А ежевика — черные крупные вкуснющие ягоды, выбитые из его ладони, мятыми бесформенными комочками размазалась по песку возле его ног. Ее-то — за что?!
…За что?
Раньше это ИЗВОДИЛО его. До бестолкового отчаянного зубовного скрежета. Почти до слез. Иногда ему так и хотелось крикнуть это. Только он не знал — кому. Разве что в небо. В молчаливое, щедро присыпанное солью звезд, черное мерзлое небо — как простылый суп в гигантской тарелке. Откушать изволите? Да, нет — никто не спрашивает. Кушай. Давись. Пока не отняли. Пересолено, переперчено, в глотке застревает… мертвечиной попахивает… почему-то… Кушай. Другого не предложат.
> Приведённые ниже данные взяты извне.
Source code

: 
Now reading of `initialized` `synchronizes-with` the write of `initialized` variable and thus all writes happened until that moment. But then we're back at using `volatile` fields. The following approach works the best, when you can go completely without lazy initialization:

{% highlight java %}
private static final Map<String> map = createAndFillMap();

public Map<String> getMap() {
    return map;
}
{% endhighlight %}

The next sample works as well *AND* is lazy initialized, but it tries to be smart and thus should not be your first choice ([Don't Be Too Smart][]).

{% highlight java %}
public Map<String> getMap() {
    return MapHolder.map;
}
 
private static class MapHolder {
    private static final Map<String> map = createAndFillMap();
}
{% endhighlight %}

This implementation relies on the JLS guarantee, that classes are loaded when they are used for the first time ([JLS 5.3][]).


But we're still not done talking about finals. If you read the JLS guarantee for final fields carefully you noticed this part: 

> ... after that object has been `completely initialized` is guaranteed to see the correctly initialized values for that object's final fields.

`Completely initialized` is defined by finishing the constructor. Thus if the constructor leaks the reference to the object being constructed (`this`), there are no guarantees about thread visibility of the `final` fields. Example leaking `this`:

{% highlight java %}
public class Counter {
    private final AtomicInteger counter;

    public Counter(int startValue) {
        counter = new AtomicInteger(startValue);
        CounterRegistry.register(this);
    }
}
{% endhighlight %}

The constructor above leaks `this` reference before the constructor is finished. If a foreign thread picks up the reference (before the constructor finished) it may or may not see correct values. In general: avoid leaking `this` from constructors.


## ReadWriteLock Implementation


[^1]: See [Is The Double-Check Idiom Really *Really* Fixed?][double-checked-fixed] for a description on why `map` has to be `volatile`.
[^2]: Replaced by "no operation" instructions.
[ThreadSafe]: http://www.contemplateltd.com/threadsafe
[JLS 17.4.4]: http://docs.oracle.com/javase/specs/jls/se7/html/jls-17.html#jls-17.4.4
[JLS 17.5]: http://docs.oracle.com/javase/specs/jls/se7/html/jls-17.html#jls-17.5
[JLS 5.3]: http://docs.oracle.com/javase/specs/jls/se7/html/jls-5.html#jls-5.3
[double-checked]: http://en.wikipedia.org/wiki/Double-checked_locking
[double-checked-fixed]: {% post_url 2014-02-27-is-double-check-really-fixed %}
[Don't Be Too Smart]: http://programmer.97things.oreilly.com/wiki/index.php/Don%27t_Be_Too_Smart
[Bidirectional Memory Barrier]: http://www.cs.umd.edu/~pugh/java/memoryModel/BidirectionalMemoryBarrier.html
За что? Все вот это — за что?
За что — младшим братом родился, а не старшим? Ну ладно, пусть младшим, пусть не наследником — всю жизнь от щедрот старшего братца кормиться… Но за что — нелюбимым? Ведь достоин был быть — любимым.
Лицом, статью и нравом — в деда, чернобрового огнеглазого красавца. Несомненное сходство признавали все до одного соседи и родственники — еще в маленьком, едва научившемся ходить Владиславе. «Ой, вы гляньте, вылитый Старый пан», — умилялись седовласые кумушки, с улыбкой поглаживая головку сердито потрясающего деревянной сабелькой трехлетнего Владислава, который безуспешно пытался вывернуться из их пухлых назойливых рук. А Стась, при гостях принимавший вид еще более меланхоличный и тоскливый, в лучшем случае удостаивался мимолетного взгляда и сочувственного вздоха в сторону родителей — мол, не болен ли опять старшенький? Бледненький какой-то да слабенький, почти на ладан дышит… Да и ума-то, говорят небольшого… Вон, например, Стась еще только перечитывает указанную учителем задачку по арифметике, напряженно морща бледный лоб, а Владислав, отталкивая локтем брата, уже выкрикивает ответ. Не всегда правильно — зато быстро. Учитель доволен — хвалит за расторопность. А родители…
В десять лет (Стасю — четырнадцать, уже почти юноша, но рядом с крепышом-Владиславом выглядит заморышем) Владислав подарил родителю на день рождения фазана. Свой первый охотничий трофей (куропатки, утки, а также невинно и бесполезно убиенные начинающим стрелком воробьи — не в счет). Владислав готовился к вручению (то бишь убиению) подарка заранее. Выслеживал хитреца-фазана, часами терпеливо вылеживая в засаде на мокрой земле под колючими ежевиковыми кустами.
После нескольких неудачных попыток отказался от компании своего нового друга, легавого щенка Кусь-Летуна, который каждый раз срывал всю охоту, рано или поздно не выдерживая и выскакивая из засады с нетерпеливым лаем. Владислав стал крепко привязывать Кусь-Летуна, уходя в лес; и тоскливый обиженный взгляд щенка расстраивал его самого чуть ли не до слез. В знаменательный день, когда фазан должен был подвергнуться закланию, пошел дождь. Он начался на рассвете, и Владислав вымок до нитки под своим ненадежным укрытием из колючих ежевиковых веток, дожидаясь ветренника-фазана. Проклятая птица, до этого ежедневно оглушавшая полянку курлыканьем и ослеплявшая сиянием оперения, под дождь вылезать не желала. К вечеру небо на некоторое время прояснилось — и терпение юного охотника наконец было вознаграждено. Однако когда Владислав добрался со своей добычей до дома, вид она имела весьма жалкий — ослепительно-красивая птица почему-то превратилась в мокрый, грязный, окровавленный комок.